2020 research programmes
The Missing scripts 2020
Unicode has become an essential character-encoding standard for exchanging texts electronically. Unicode 13 encompasses 150 different writing systems, and more than 139 000 characters: its ambition is to include all the scripts of humanity.
The decodeunicode.org website, started in 2005 by Johannes Bergerhausen, and its associated book « decodeunicode Schriftzeichen die der Welt » (ed. Hermann Schmidt) gives a fascinating insight into the richness and diversity of the scripts covered by Unicode.
And yet, more than a hundred writing systems are still missing from Unicode. Jenticha, Kulitan, Garay (Wolof), Ranjana (Lantsa), Mayan Hieroglyphs… minority scripts, sometimes ancient or undeciphered (but not necessarily complex in their design), which are still awaiting to be approved by the Unicode Consortium.
The aim of the Script Encoding Initiative (SEI) at the University of Berkeley is to provide the linguistic expertise required to submit new proposals for these writing systems to Unicode. Many of these scripts have never existed in a typographic form, and display some very interesting shapes: they represent a kind of unexplored territory for type designers.
The Missing Scripts project aims to support the SEI’s proposals to Unicode, through the design of typefaces for the missing entries. To achieve this, a multi-year research program is implemented, based on a classification by Johannes Bergerhausen, who established different levels of complexity for these scripts, based on the SEI database. The work will be conducted over a number of years, combining several levels of expertise: linguistics (SEI, Berkeley), type design (ANRT) and graphic design / mediation (decodeunicode, Hochschule Mainz).
The Missing Scripts programme will focus, from Octobe 2020 to March 2022, on the following scripts: YEZIDI, AFÁKA, SHARADA, DIVES AKURU, TOTO, BOOK PAHLAVI.
Desired profile for the application:
- Interest in Latin and non-Latin type design (specify which writing system)
- English spoken
- Good organisational skills
Visiting professors & experts:
Pr Johannes Bergerhausen, Hochschule Mainz (DE) / decodeunicode.org
Dr Deborah Anderson, Université de Berkeley (USA) / Script Encoding Initiative
The Unicode consortium
Hans Jürg Hunziker Archives, 1950-2006
How to classify and archive a collection of typographic work and type design from a period spanning more than 5 decades? This research program, based on the personal archives of Hans Jurg Hunziker, will propose a classification methodology in a field that is still little addressed. It will help build an easy-to-access, on-site and online research platform, and a retrospective publication.

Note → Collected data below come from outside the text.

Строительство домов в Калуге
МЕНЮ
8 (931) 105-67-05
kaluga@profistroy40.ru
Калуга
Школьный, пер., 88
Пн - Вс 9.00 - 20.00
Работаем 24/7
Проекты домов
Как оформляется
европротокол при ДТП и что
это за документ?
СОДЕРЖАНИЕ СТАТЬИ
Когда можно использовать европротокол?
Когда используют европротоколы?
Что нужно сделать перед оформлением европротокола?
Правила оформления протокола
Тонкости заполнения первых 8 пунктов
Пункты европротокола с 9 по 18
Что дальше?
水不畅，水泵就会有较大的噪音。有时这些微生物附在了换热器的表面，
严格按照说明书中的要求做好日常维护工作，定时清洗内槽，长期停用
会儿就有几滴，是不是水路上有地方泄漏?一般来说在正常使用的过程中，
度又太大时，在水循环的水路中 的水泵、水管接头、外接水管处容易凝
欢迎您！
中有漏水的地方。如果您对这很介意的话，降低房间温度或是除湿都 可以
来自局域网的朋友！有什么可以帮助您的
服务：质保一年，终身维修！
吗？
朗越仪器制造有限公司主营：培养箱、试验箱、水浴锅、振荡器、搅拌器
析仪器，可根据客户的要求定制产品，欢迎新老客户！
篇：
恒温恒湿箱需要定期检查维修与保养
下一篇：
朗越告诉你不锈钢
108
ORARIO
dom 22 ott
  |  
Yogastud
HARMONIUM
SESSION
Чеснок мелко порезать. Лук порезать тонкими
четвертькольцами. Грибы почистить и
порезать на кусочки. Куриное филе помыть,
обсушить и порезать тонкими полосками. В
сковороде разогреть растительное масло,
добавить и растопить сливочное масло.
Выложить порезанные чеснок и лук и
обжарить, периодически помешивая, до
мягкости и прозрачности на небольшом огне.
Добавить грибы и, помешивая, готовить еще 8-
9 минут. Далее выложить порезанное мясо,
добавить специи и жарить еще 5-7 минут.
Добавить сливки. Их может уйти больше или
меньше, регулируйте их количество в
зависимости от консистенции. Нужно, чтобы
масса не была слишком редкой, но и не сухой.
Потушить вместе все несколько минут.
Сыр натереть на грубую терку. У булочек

Hans Jurg Hunziker, instructor at the ANRT from 1990 to 2006, will help the student-researcher to understand, classify and digitize documents. They will be presented by a notice placing them in their historical, cultural, social and technical context.
In partnership with the Bibliothèque cantonale Vadiana, Saint Gall
Typeface designer and typographer, Hans-Jürg Hunziker trained as a typesetter and typographer in Zurich before attending the Allgemeine Gewerbeschule in Basel in 1965, where he met Jan Tschichold, Emil Ruder, Armin Hoffmann and André Gürtler. He later travelled to Brooklyn to start working for the Mergenthaler Linotype Company, where he developed typefaces for phototypesetting under the direction of Matthew Carter (1967-71). In 1971 he joined Adrian Frutiger’s studio, where he contributed (among other projects) to the Roissy airport signage typeface, later released as Frutiger. In 1974 he designed for Visual Design (Jean Widmer & Ernst Hiestand) the CGP typeface for the identity of the Centre George Pompidou. From 1980-83, as part of a United Nations Development Project, he designed some Arabic typefaces and taught typeface design at Institut de recherche et d’étude pour l’arabisation in Rabat, Morocco. Back in Paris, he worked as a freelance designer and co-founded Atelier H together with Ursula Held in 1998. He designed several books and catalogues for the Centre Georges Pompidou, Cité de la Musique, Institut du Monde Arabe and Bibliothèque nationale de France. Between 1999 and 2002, he designed the corporate typeface for Siemens, a project of exceptional scale: 3 styles, Sans Serif and Slab, in three weights, with accompanying italics. The fonts, developed in collaboration with URW, cover a very large number of writing systems: Latin, Arabic, Greek, Cyrillic, Hebrew, Traditional and Simpli ed Chinese, Korean, Japanese, Thai, etc. Hans-Jürg Hunziker taught at the Hochschule für Gestaltung in Zurich until 2014, as well as Atelier national de recherche typographique between 1990 and 2006.